Liputan6.com, Jakarta Inklusi finansial menjadi salah satu pilar krusial dalam mencapai pertumbuhan ekonomi nan inklusif dan berkelanjutan. Pasalnya, dengan inklusi keuangan, setiap perseorangan mempunyai kesempatan lebih besar untuk meningkatkan taraf hidup melalui akses ke beragam jasa finansial seperti tabungan, kredit, asuransi, dan transfer uang.

Melihat perihal itu, Bank Mandiri terus memperkuat komitmen dalam mendorong inklusi finansial di masyarakat, termasuk di kalangan pelajar.

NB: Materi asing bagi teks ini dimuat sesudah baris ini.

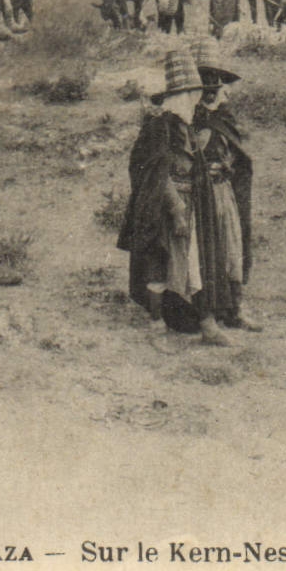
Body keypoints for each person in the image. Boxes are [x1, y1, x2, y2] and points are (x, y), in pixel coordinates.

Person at [116, 51, 231, 346]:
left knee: (196, 263)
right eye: (191, 94)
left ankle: (207, 326)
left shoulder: (186, 126)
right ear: (179, 96)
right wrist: (176, 208)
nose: (196, 100)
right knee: (160, 264)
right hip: (164, 208)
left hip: (193, 206)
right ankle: (156, 326)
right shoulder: (158, 127)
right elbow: (155, 172)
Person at [191, 38, 258, 331]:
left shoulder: (224, 114)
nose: (210, 87)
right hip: (198, 195)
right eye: (204, 79)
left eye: (214, 79)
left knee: (233, 247)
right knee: (206, 253)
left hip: (224, 191)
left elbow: (236, 152)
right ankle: (207, 315)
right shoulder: (185, 116)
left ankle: (235, 309)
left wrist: (229, 164)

Terbaru, Bank Mandiri hadir memberikan edukasi mengenai finansial bagi pelajar di Sekolah Luar Biasa (SLB) Pangudi Luhur, Jakarta.

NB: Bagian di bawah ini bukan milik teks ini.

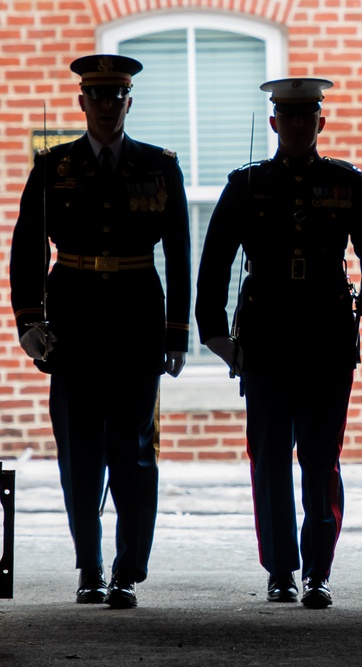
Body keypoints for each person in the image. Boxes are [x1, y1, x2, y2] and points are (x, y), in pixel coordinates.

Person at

Vice President Bank Mandiri, Dipto Adhyakso menjelaskan, perihal ini menjadi upaya perseroan dalam mendorong Gerakan Akselerasi Ekonomi Inklusif di kalangan pelajar dan generasi muda penyandang disabilitas di Tanah Air.

"Bekerja sama dengan Yayasan Menembus Batas, sasaran dari aktivitas ini adalah penyandang disabilitas dari segala golongan usia mulai dari anak-anak, remaja, hingga dewasa," jelasnya.

“Salah satu upaya mewujudkan Ekonomi Inklusif nan terus kami lakukan adalah dengan memberikan pemahaman tentang pentingnya melek finansial kepada kalangan pelajar, tanpa terkecuali,” jelas Dipto.

Dalam program ini, Bank Mandiri juga menyediakan beragam jenis produk Tabungan sesuai kebutuhan calon pengguna mulai dari Tabungan NOW, Tabungan Mitra Usaha, hingga Tabungan Simpanan Pelajar (SimPel) bagi penyandang disabilitas nan belum mempunyai Nomor Induk Kependudukan (NIK).

* Follow Official WA Channel Liputan6.com untuk mendapatkan berita-berita terkini dengan mengklik tautan ini.

Sesuai dengan Prinsip ESG

Dipto menyebut bahwa langkah pihaknya menjalankan aktivitas tersebut sejalan dengan komitmen Bank Mandiri dalam menerapkan prinsip Environmental, Social, and Governance (ESG), salah satunya dengan berkedudukan aktif memberikan akses finansial (access to finance) di kalangan pelajar.

"Dengan menggabungkan komitmen inklusi finansial dan penerapan prinsip ESG, Bank Mandiri berambisi dapat memberikan akibat positif bagi masyarakat, terutama para generasi muda di SLB Pangudi Luhur Jakarta," sebutnya.

“Bank Mandiri membujuk seluruh pihak untuk bersama-sama mendukung inklusi finansial dan mendorong literasi finansial demi menciptakan masa depan nan lebih baik bagi generasi muda Indonesia,” jelas Dipto.

Dirinya pun menegaskan, selain selaras dengan ESG, aktivitas itu juga sejalan dengan target Otoritas Jasa Keuangan (OJK) dalam Program Satu Rekening Satu Pelajar (Kejar) agar pelajar di Indonesia mempunyai rekening, sehingga budaya menabung di Lembaga Jasa Keuangan (LJK) umum dapat dilakukan sejak dini.

Sebagai informasi, hingga akhir April 2024 Bank Mandiri mencatat total outstanding rekening tabungan Simpanan Pelajar (SimPel) lebih dari 680 ribu rekening. Laju perkembangan rekening bagi pengguna alias Simpanan Pelajar (SimPel) pun kian meningkat lantaran sejak awal 2024 hingga akhir April 2024 total kenaikan rekening SimPel di Bank Mandiri mencapai lebih dari 17 ribu rekening.

(*)

* Fakta alias Hoaks? Untuk mengetahui kebenaran info nan beredar, silakan WA ke nomor Cek Fakta Liputan6.com 0811 9787 670 hanya dengan ketik kata kunci nan diinginkan.